Published 21 Jan 2026 in cs.LG | (2601.14633v1)

Abstract: Credit default risk arises from complex interactions among borrowers, financial institutions, and transaction-level behaviors. While strong tabular models remain highly competitive in credit scoring, they may fail to explicitly capture cross-entity dependencies embedded in multi-table financial histories. In this work, we construct a massive-scale heterogeneous graph containing over 31 million nodes and more than 50 million edges, integrating borrower attributes with granular transaction-level entities such as installment payments, POS cash balances, and credit card histories.

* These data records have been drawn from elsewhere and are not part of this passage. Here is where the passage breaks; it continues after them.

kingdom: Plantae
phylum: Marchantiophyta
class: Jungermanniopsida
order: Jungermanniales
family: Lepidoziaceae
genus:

We evaluate heterogeneous graph neural networks (GNNs), including heterogeneous GraphSAGE and a relation-aware attentive heterogeneous GNN, against strong tabular baselines. We find that standalone GNNs provide limited lift over a competitive gradient-boosted tree baseline, while a hybrid ensemble that augments tabular features with GNN-derived customer embeddings achieves the best overall performance, improving both ROC-AUC and PR-AUC. We further observe that contrastive pretraining can improve optimization stability but yields limited downstream gains under generic graph augmentations. Finally, we conduct structured explainability and fairness analyses to characterize how relational signals affect subgroup behavior and screening-oriented outcomes.